Xiaofan Liu at the City University of Hong Kong and colleagues will reconstruct COVID-19 transmission chains between individuals in communities and households using statistical methods applied to existing datasets to more reliably estimate COVID-19 transmission characteristics, such as reproduction rates, that are critical for planning effective control measures. Currently, transmission characteristics are estimated using aggregated-level data, which leads to inaccuracies. Ideally, data on how COVID-19 is transmitted between individuals are needed. They will curate an existing collection of datasets containing over 40,000 COVID-19 cases in five Asian countries with person-to-person transmission evidence to reconstruct transmission chains. They will then apply statistical tests and an analytical methodology called regression analysis to identify the most important transmission risk factors, which may include virus strain, transmission media, population density, and climate conditions.
To improve control measures for COVID-19 by applying statistical methods to existing datasets containing over 40,000 COVID-19 cases from five Asian countries to reconstruct transmission chains between individuals in households and communities.
We’re using epidemiological survey data from eight countries. The challenges so far of course is the data curation process – different data sets, they have different standards, they have different organisations and we have to identify the identical parts in the data and merge them together.
Once the project has been finished that is once the COVID-19 transmission chains have different variations in different worlds and a different culture, demographic features has been characterised. Well hopefully we can help the human beings understanding COVID-19 better and help the policymakers to make more scientific strategies.

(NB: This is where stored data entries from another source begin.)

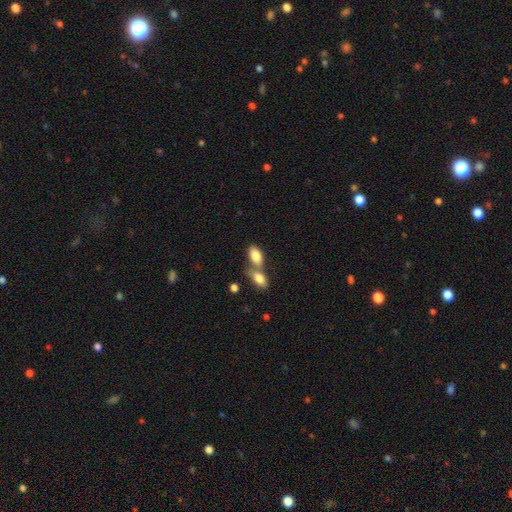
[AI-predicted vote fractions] smooth-or-featured: smooth: 83% | featured or disk: 11% | star or artifact: 7%
  how-rounded: in between: 92% | round: 5% | cigar-shaped: 4%
  merging: merger: 55% | none: 32% | minor disturbance: 9% | major disturbance: 4%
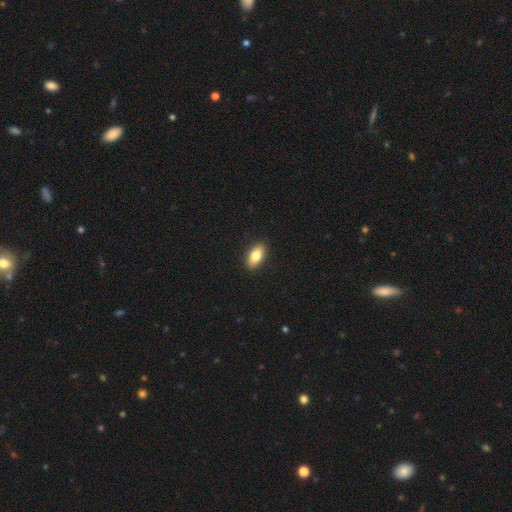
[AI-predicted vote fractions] A smooth galaxy with no disk features (79%) that is in between round and cigar-shaped (89%).

Vote fractions:
- Smooth or featured? smooth: 79% / featured or disk: 14% / star or artifact: 7%
- How rounded? in between: 89% / cigar-shaped: 7% / round: 5%
- Merging? none: 90% / minor disturbance: 7% / major disturbance: 2% / merger: 1%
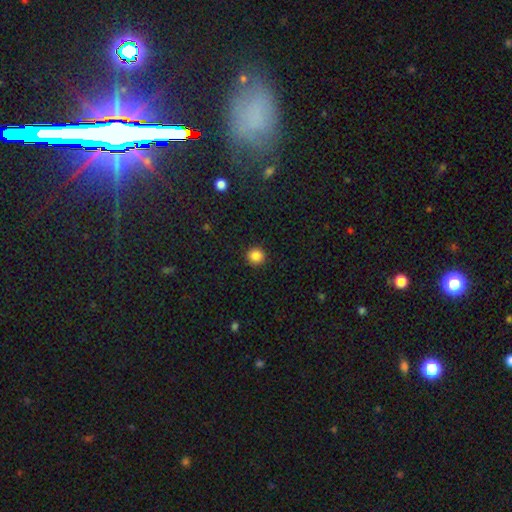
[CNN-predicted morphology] type=smooth (86%); roundness=round (91%); merging=none (91%).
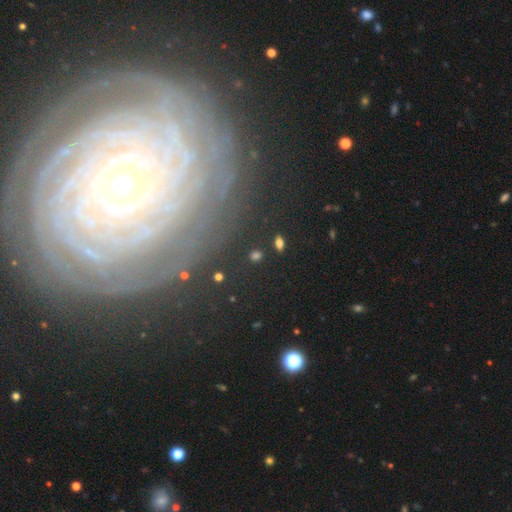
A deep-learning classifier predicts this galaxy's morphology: smooth 47%, star or artifact 31%, featured or disk 22%. Down the decision tree: merging — none (82%).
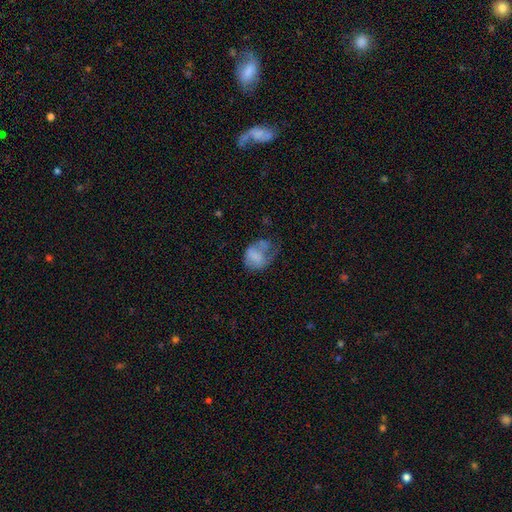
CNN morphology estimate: This is likely a smooth galaxy (62%). How rounded: possibly in between (59%). Merging: marginally major disturbance (42%).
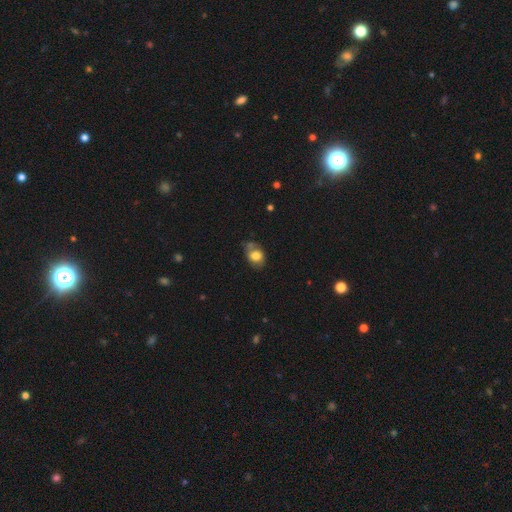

We have already finished that data curation parts and we are really applying statistical models onto our data. Hopefully we can the results in three months.
I think the first priority of health’s data science right now is to opening up data. During our data collection process we have identified many papers that are characterising a specific set of transmission chain in a specific demographic or geographic settings. However, these data are not open. And also we have identified many useful databases that contain useful data for this project. But we don’t have access to those databases. We understand that there were privacy concerns in this line of research. That is the epidemiological survey data could sometimes be sensitive. In privacy prospective, however, we really hope that these databases can at least be open to the global size, sociality. The second priority for health data science is the normalisation and standardisation of the datasets. We spend a lot of time curating the data sets from different sources, they will be better if they had been prepared in a standardised way and that will save not only our time, but other researchers time so that they can put more time into an analysis instead of data processing.
It’s obvious that our research question cannot be answered without being shared. We rely on different data sources. For example, academic papers, and the government public reports for collecting and curating these epidemiologic reports or the traces of the transmission chains.